Both talks showed how the creative process is about experimenting with new ideas, and not being afraid of failure.

Hudson-Powell showed how they experiment with different tools, techniques and technologies, learning just-enough without becoming experts, making things and throwing them away. They can then use this knowledge to know when a certain technique will fit a project.

“Being wrong most of the time is exciting … be willing to ask questions, sound stupid” – Jody Hudson-Powell

Malika showed her work, from the photographs and moodboards that inspired certain pieces, early sketches and unfinished concepts to the finished works. She also showed her self-initiated projects and explained how these often lead to client work.

“Self-initiated work is a vital part of a career as a designer” – Malika Favre

Design How

Design How was a larger talk at the Royal Northern College of Music. The talks were presented by Ben Terrett (ex director of design at GDS), Clive Grinyer (head of customer experience at Barclays), Steve O’Connor (design director at IDEO) and Lee Fasciani (Territory Studio) and chaired by Angus Montgomery from Design Week.

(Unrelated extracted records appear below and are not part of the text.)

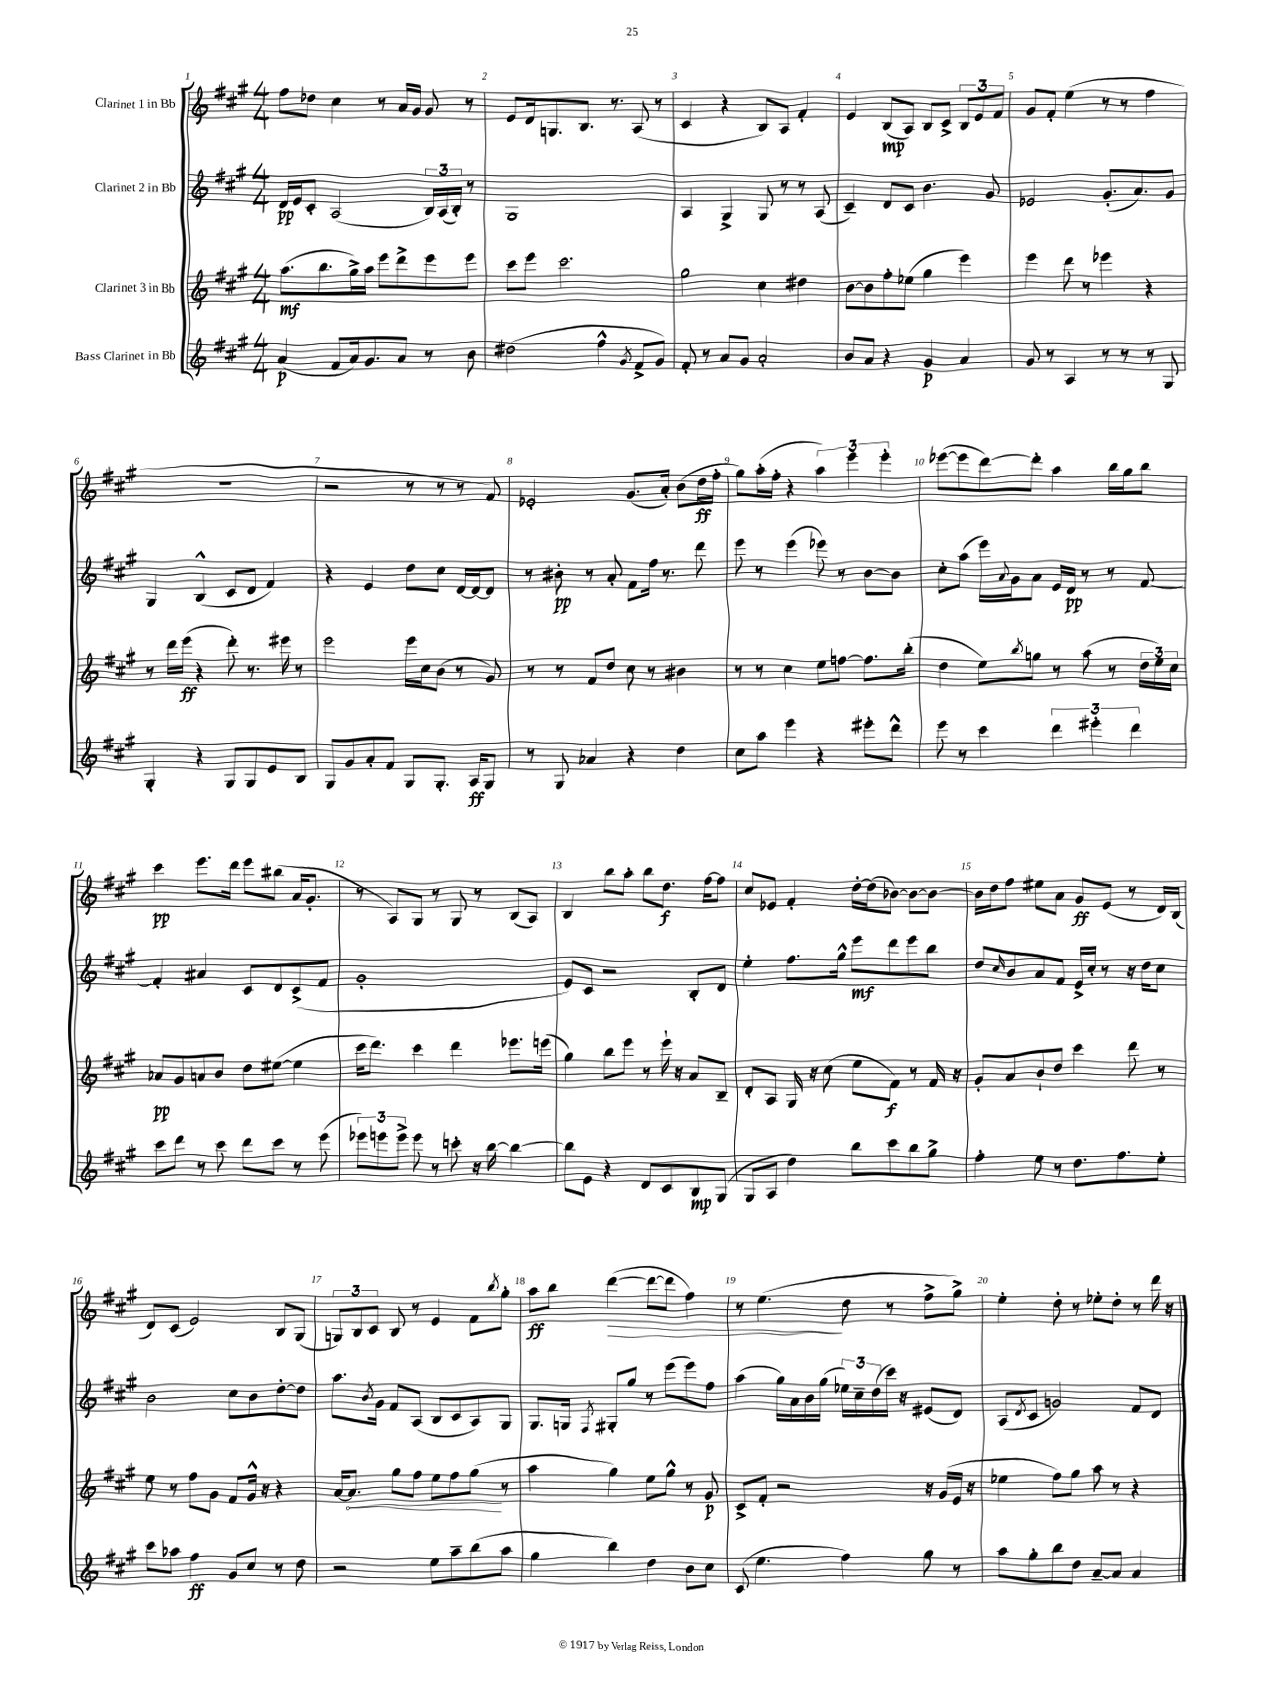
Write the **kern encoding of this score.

**kern	**kern	**kern	**kern
*staff4	*staff3	*staff2	*staff1
*clefG2	*clefG2	*clefG2	*clefG2
*k[f#c#g#]	*k[f#c#g#]	*k[f#c#g#]	*k[f#c#g#]
*M4/4	*M4/4	*M4/4	*M4/4
(4a/	(8.aa\L	16d/LL	8ff#\L
.	.	16e/J	.
.	.	8c#'/J	8dd-\J
.	8.bb\	.	.
8f#/L	.	(2A/	4cc#\
16a/k)	16gg#^\L)	.	.
8.g#/	16aa\JJ	.	.
.	8eee\L	.	8r
8a/J	8ddd^\	.	16a/LL
.	.	.	16g#/JJ
8r	8eee\	24B/LL)	8g#/
.	.	(24A/	.
.	.	24B'/JJ)	.
8b\	8eee\J	8r	8r
=	=	=	=
(2dd#\	8ccc#\L	1G#	8e/L
.	8eee\J	.	16d/k
.	.	.	8.G/
.	2.ccc#\	.	.
.	.	.	8.B/J
4ff#^^\	.	.	.
.	.	.	8.r
8qg#/	.	.	.
8f#^/L	.	.	(8A/
8g#/J)	.	.	8r
=	=	=	=
8f#'/	2gg#\	4A/	4c#/
8r	.	.	.
8a/L	.	4G#^/	4r
8g#/J	.	.	.
2a'/	4cc#\	8G#/	8B/L)
.	.	8r	8A/J
.	4dd#\	8r	4f#'/
.	.	(8A/	.
=	=	=	=
8b/L	[8b\L	4c#~/)	4e/
8a/J	8b\]	.	.
4r	8ff#'\	8d/L	(8B/L
.	(8ee-\J	8c#/J	8A/J)
4g#/	4gg#\	4.b\	8B/L
.	.	.	8c#^/J
4a/	4eee\)	.	12B/L
.	.	.	12e/
.	.	8g#/	.
.	.	.	12f#/J
=	=	=	=
8g#/	4eee\	2e-/	8g#/L
8r	.	.	8f#'/J
4A/	8ddd\	.	(4ee\
.	8r	.	.
8r	4eee-\	(8.g#'/L	8r
8r	.	.	8r
.	.	8.a/)	.
8r	4r	.	4ff#\
8G#/	.	8g#/J	.
=	=	=	=
4G#'/	8r	4G#/	1r
.	16ddd\LL	.	.
.	(16eee\JJ	.	.
4r	4r	(4B^^/	.
8G#/L	8ddd'\)	8c#/L	.
8G#/	8.r	8d/J	.
8e/	.	4f#/)	.
.	16eee#\	.	.
8B/J	8r	.	.
=	=	=	=
8G#/L	2eee\	4r	2r
8g#/	.	.	.
8a'/	.	4e/	.
8f#/J	.	.	.
8G#/L	16eee\LL	8dd\L	8r
.	16cc#\J	.	.
8.G#'/J	(8b\J	8cc#\J	8r
.	8r	[16d/LL	8r
16A/LK	.	16d/_J	.
8G#/J	8g#/)	8d/]J	8f#/)
=	=	=	=
8r	8r	8r	2e-'/
8G#/	8r	8b#'\	.
4a-/	8f#/L	8r	.
.	8dd/J	8a'/	.
4r	8cc#\	8f#\L	(8.g#/L
.	8r	16ff#\Jk	.
.	.	8.r	16a'/Jk)
4dd\	4b#\	.	(8b\L
.	.	8ddd\	16dd\L
.	.	.	16ff#'\JJ
=	=	=	=
8cc#\L	8r	8eee\	8gg#\L)
8aa\J	8r	8r	(16aa'\L
.	.	.	16ff#'\JJ
4eee\	4cc#\	(4eee\	4r
4r	8ee\L	8eee-\)	6aa\)
.	[8ff\J	8r	.
.	.	.	6eee\
8eee#'\L	8.ff\]L	[8b\L	.
.	.	.	6eee'\
8ddd^^\J	.	8b\]J	.
.	(16bb'\Jk	.	.
=	=	=	=
8eee\	4dd\	8cc#'\L	([8eee-\L
8r	.	(8aa\J	8eee-\]
4ccc#\	8ee\L)	16eee\LL)	[8ddd\)
.	.	8qqa/	.
.	.	16g#\J	.
.	8qbb/	.	.
.	8gg\J	8a\J	8ddd'\]J
6ddd\	8r	16e/LL	4aa\
.	.	16d/JJ	.
.	(8aa\	8r	.
6eee#'\	.	.	.
.	8r	8r	16bb\LL
.	.	.	16gg#\J
6ddd\	.	.	.
.	24dd\LL	[8f#/	8bb\J
.	24ee\)	.	.
.	24cc#\JJ	.	.
=	=	=	=
8ccc#\L	8a-/L	4f#'/]	4ccc#\
8ddd\J	8g#/	.	.
8r	8a/	4a#/	8.eee\L
8ccc#\	8b/J	.	.
.	.	.	16ddd\Jk
8ddd\L	8dd\L	8c#/L	8eee\L
8ccc#\J	([8ee#\J	8d/	(8bb#\J
8r	4ee#\]	(8c#^/	16a/LK
.	.	.	8.g#'/J
(8eee\	.	8f#/J	.
=	=	=	=
12eee-\L)	16ccc#\LK	1g#'	8r
.	8.ddd\J)	.	.
12eee\	.	.	.
.	.	.	8A/L)
12eee^\J	.	.	.
8eee\	4ccc#\	.	8G#/J
8r	.	.	8r
8ccc'\	4ddd\	.	8G#/
16r	.	.	8r
[16bb\	.	.	.
4bb\_	8.eee-\L	.	(8B/L
.	.	.	8A/J)
.	(16eee\Jk	.	.
=	=	=	=
8bb\]L	4gg#\)	8e/L)	4B/
8e\J	.	8c#/J	.
4r	8bb\L	2r	8bb\L
.	8eee\J	.	8aa'\J
8d/L	8r	.	8bb\L
8c#/	16eee`\	.	8.dd\J
.	16r	.	.
8B/	8a/L	8B'/L	.
.	.	.	[16ff#\LK
(8G#/J	8B~/J	8d/J	8ff#\]J
=	=	=	=
8G#/L	8d'/L	4ee'\	8cc#/L
8A/J	8A/J	.	8e-/J
4dd\)	16G#/	8.ff#\L	4f#'/
.	16r	.	.
.	(8cc#\	.	.
.	.	16gg#^^\Jk	.
8bb\L	8ee\L	8eee\L	[16dd'\LL
.	.	.	(16dd\]J
8ccc#\	8f#\J)	8ddd\	[8b-\J)
8bb\	8r	8eee\	8b-\_L
8gg#^\J	16f#/	8bb\J	8b-\_J
.	16r	.	.
=	=	=	=
4ff#'\	8g#'/L	8dd/L	16b-\]LL
.	.	.	16dd\J
.	.	16qqcc#/	.
.	8a/	8b/	8ff#\J
8ee\	8b`/	8a/	8ee#\L
8r	8dd/J	8f#/J	8a\J
8.dd\L	4ccc#\	16e^/LL	8g#/L
.	.	16cc#'/JJ	.
.	.	8r	(8e/J
8.ff#\	.	.	.
.	8ddd\	16r	8r
.	.	16dd\LK	.
8ee'\J	8r	8cc#\J	16d/LL)
.	.	.	(16B/JJ
=	=	=	=
8ccc#\L	8ee\	2b\	8d/L)
8aa-\J	8r	.	(8c#/J
4ff#\	8ff#\L	.	2e/)
.	8g#\J	.	.
8g#/L	8f#/L	8cc#\L	.
8cc#/J	16g#^^/Jk	8b\	.
.	16r	.	.
8r	4r	[8dd'\	8B/L
8dd\	.	8dd\]J	(8G#/J
=	=	=	=
2r	[16a/LK	8.aa\L	12G/L)
.	8.a/]J	.	.
.	.	.	12B/
.	.	.	12c#/J
.	.	8qb/	.
.	.	16g#\Jk	.
.	8gg#\L	8f#/L	8B/
.	8ff#\J	(8A/J	8r
8ee\L	8ee\L	8B/L	4e/
8aa~\	8ff#\	8c#/	.
(8bb\	(8gg#\J	8A/)	8f#\L
.	.	.	8qbb/
8aa\J	8r	8G#/J	8gg#'\J
=	=	=	=
4gg#\	4aa\	8.G#/L	8aa\L
.	.	.	8bb\J
.	.	16G/Jk	.
.	.	8qF#/	.
4bb\)	4gg#\)	8G#'/L	([4ddd\
.	.	8gg#/J	.
4dd\	8ee\L	8r	8ddd\_L
.	8gg#^^\J	(8eee\L	8ddd\]J
8b\L	8r	8eee\)	4ff#\)
8cc#\J	8g#/	8ff#\J	.
=	=	=	=
(8c#/	8c#^/L	(4aa\	8r
4.ee\	8f#'/J	.	(4.ee\
.	2r	16gg#\LL)	.
.	.	16a\	.
.	.	16b\	.
.	.	(16gg#\JJ	.
4ff#\)	.	24ee-\LL)	8dd\
.	.	24cc#~\	.
.	.	(24dd\	.
.	.	16ccc#\JJ)	8r
.	.	16r	.
8gg#\	16r	(8e#/L	8ff#^\L
.	(16g#/LL	.	.
8r	16e/JJ	8d/J)	8gg#^\J)
.	16r	.	.
=	=	=	=
8aa\L	4ee-\	(8A/L	4ee'\
.	.	8qd/	.
8gg#'\	.	8c#/J	.
8bb\	8ff#\L)	2g/)	8dd'\
8dd\J	8gg#\J	.	8r
[8a~/L	8aa\	.	8ee-'\L
8a/]J	8r	.	8dd'\J
4a/	4r	8f#/L	8r
.	.	8d/J	16ddd\
.	.	.	16r
==	==	==	==
*-	*-	*-	*-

Ben’s talk focussed on usability versus persuasion and referenced removing the icons from GOV.UK, that UX is the responsibility of everyone on the team and fixing the basics – he’s spoken about this before.

design-mcr-ben

Steve O’Connor talked through how IDEO approach service design and design thinking. Design thinking is a balance of desirability, viability and feasibility and that understanding desirability is hard, as humans behave unexpectedly. The best way to understand this is through observation, and this was illustrated with a great diagram that showed the cycle from observing the real world, abstract insights and ideas back to observing prototypes. He also spoke of “sacrificial concepts” – raw, early ideas based on assumptions and preconceptions that can be tested quickly. This is similar to how we will test different approaches and concepts in the alpha phase.

design-mcr-steve

Clive Grinyer spoke about Barclays’ product development cycle of crawl, walk, run – incubating a new product until it is mature enough to have its own team running it – and how the team define the proposition in sprint zero, similar to our discovery phase, in which they define personas, and map out user stories and user journeys. They also design a fake bus stop advert to describe the proposition to users, a visual elevator pitch. If they can’t explain the idea within the advert, then it’s back to the drawing board.

“Usability is well understood by users” – Clive Grinyer

It was interesting to hear about different organisations take on the agile design process, across government, commercial in-house and agency. The overarching message from all the speakers was that the earlier you share your ideas, the earlier your test your prototypes, the less risk there is.